What is required —
Which of the lines in the data mention the string "down"? List them all.

===== Data excerpt

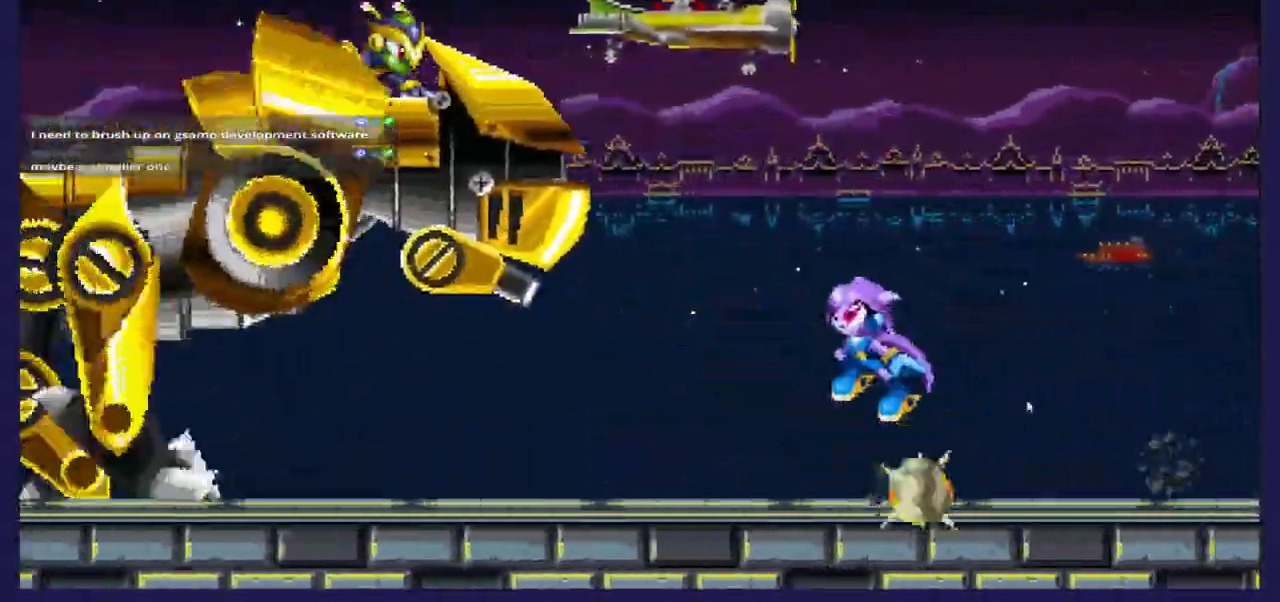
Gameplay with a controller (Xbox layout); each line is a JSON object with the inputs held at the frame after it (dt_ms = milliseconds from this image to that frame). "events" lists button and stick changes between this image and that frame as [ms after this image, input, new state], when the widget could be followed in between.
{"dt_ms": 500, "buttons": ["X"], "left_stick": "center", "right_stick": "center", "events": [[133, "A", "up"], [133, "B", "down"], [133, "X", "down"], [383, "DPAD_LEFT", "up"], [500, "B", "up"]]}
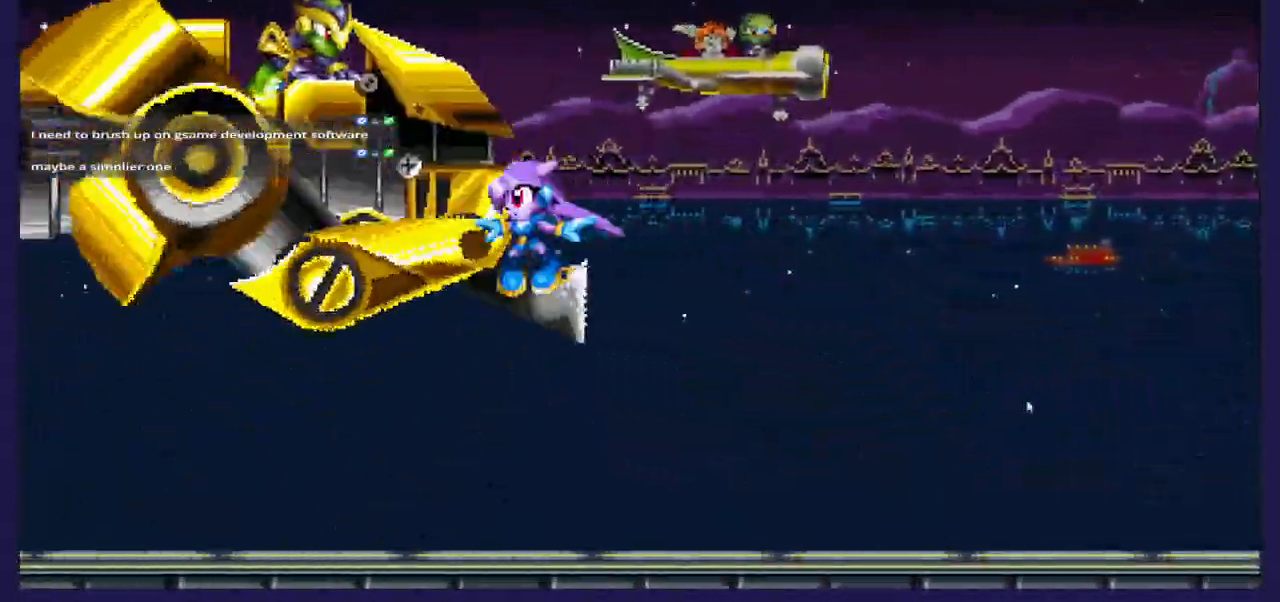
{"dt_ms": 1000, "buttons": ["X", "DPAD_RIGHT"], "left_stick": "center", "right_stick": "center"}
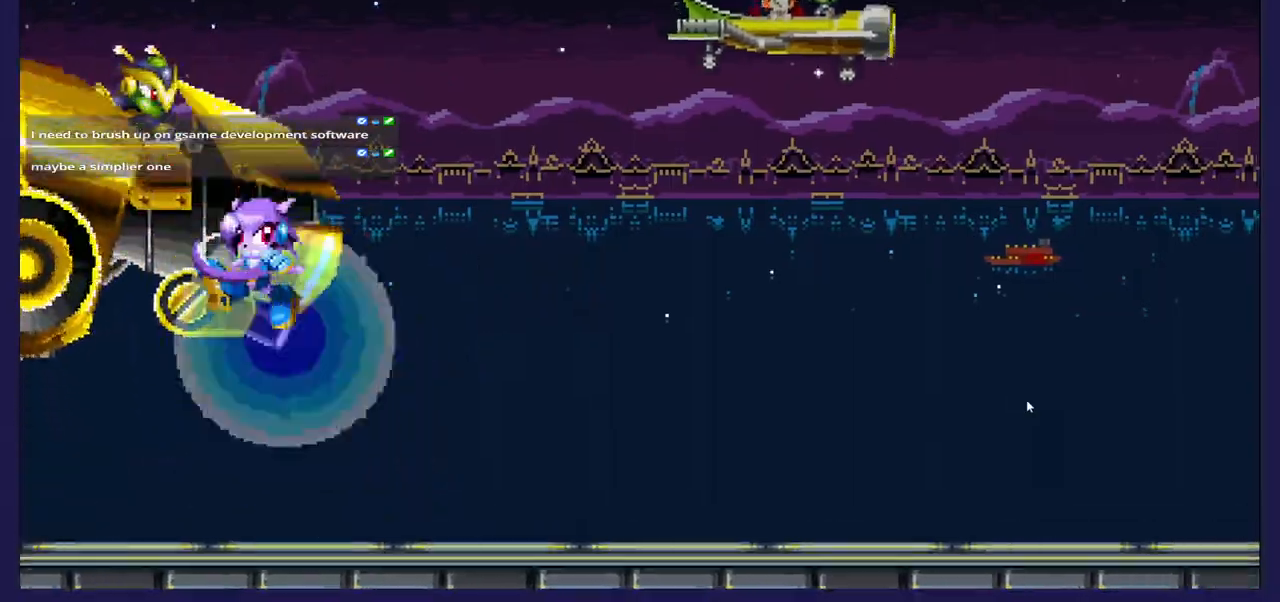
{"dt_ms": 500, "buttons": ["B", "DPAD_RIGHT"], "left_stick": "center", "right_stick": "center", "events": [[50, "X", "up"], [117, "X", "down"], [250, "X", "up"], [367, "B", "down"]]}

==========

Answer space —
{"dt_ms": 500, "buttons": ["X"], "left_stick": "center", "right_stick": "center", "events": [[133, "A", "up"], [133, "B", "down"], [133, "X", "down"], [383, "DPAD_LEFT", "up"], [500, "B", "up"]]}
{"dt_ms": 500, "buttons": ["B", "DPAD_RIGHT"], "left_stick": "center", "right_stick": "center", "events": [[50, "X", "up"], [117, "X", "down"], [250, "X", "up"], [367, "B", "down"]]}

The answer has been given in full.